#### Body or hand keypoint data
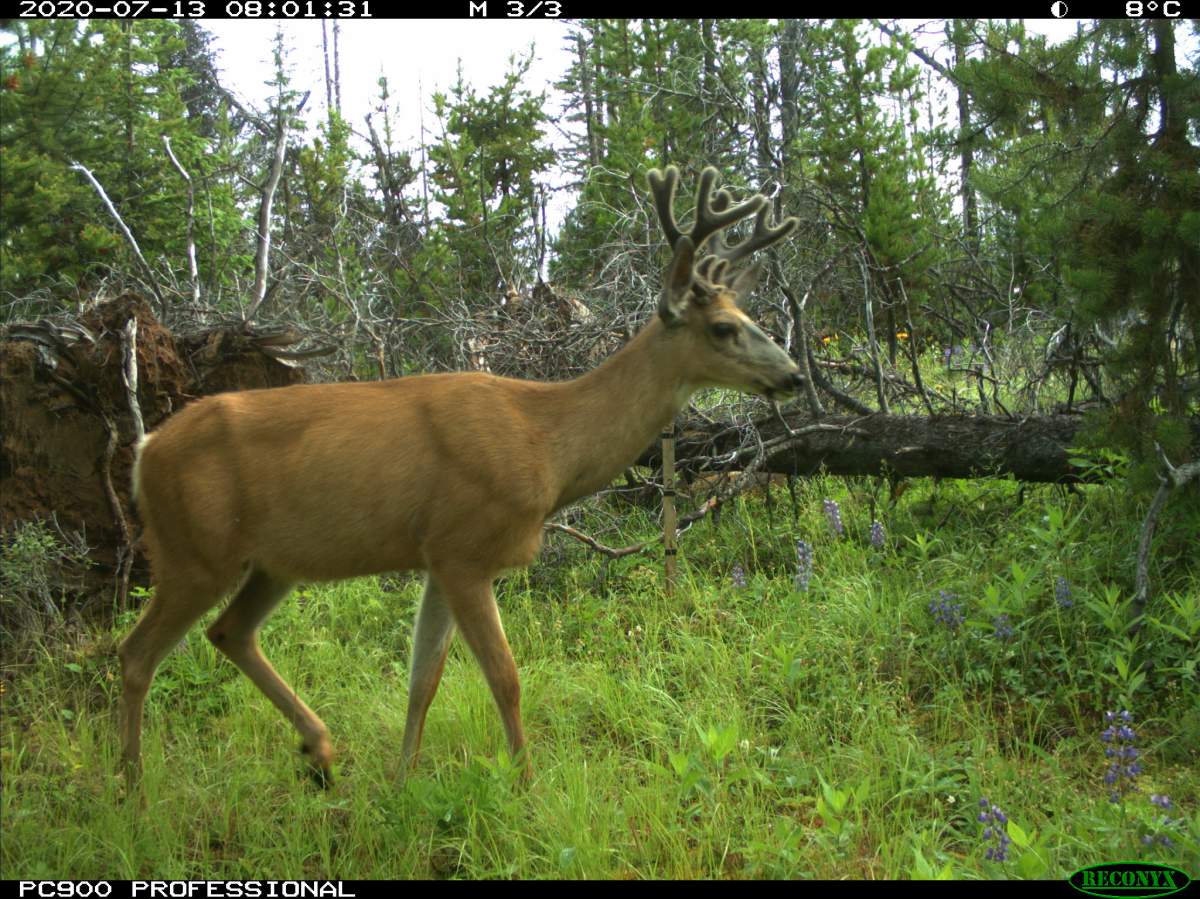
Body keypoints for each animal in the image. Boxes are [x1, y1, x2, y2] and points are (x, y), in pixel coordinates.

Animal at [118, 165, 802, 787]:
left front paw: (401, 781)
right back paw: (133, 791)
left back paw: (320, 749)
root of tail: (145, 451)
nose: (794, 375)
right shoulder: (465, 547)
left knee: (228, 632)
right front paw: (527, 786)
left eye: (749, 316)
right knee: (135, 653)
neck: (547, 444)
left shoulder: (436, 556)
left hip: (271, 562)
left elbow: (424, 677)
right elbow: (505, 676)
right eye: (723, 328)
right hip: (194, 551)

--

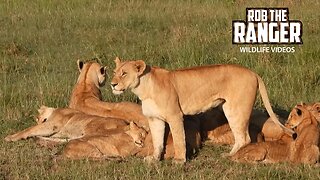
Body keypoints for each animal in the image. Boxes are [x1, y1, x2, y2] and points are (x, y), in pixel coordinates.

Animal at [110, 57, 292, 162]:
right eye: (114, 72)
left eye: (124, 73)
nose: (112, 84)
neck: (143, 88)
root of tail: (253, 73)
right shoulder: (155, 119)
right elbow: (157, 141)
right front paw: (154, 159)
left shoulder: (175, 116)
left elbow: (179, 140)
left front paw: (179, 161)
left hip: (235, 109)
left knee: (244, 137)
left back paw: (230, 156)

---

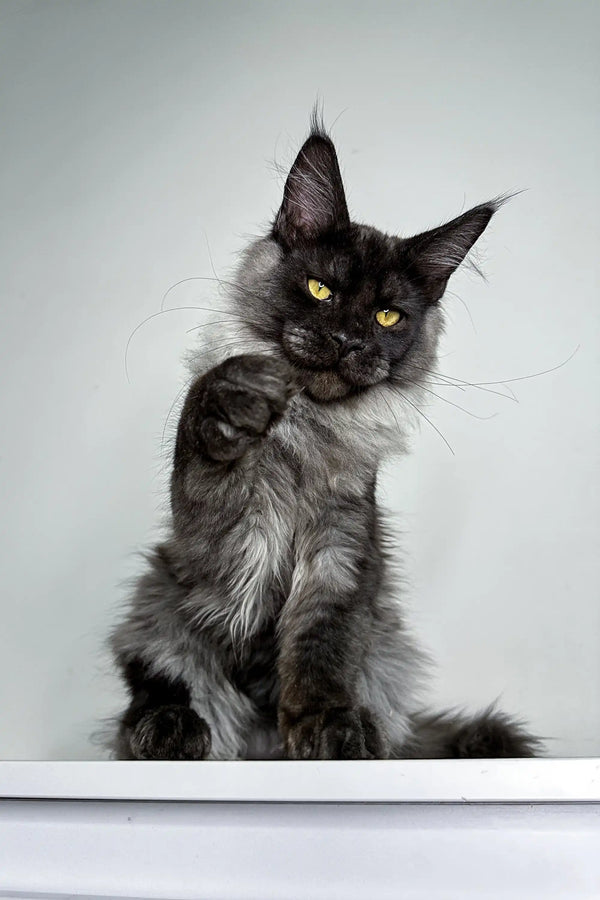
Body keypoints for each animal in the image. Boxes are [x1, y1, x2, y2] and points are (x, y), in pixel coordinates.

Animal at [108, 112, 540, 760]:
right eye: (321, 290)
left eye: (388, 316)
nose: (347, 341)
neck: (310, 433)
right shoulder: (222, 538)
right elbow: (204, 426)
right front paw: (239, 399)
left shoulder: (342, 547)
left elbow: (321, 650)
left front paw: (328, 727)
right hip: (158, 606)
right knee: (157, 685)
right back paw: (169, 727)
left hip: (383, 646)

#### What you are asked to do
If a line above holds the word "knee", copy it.

#### Output of the task
left knee: (228, 632)
right knee: (135, 653)
left knee: (244, 137)
right knee: (157, 685)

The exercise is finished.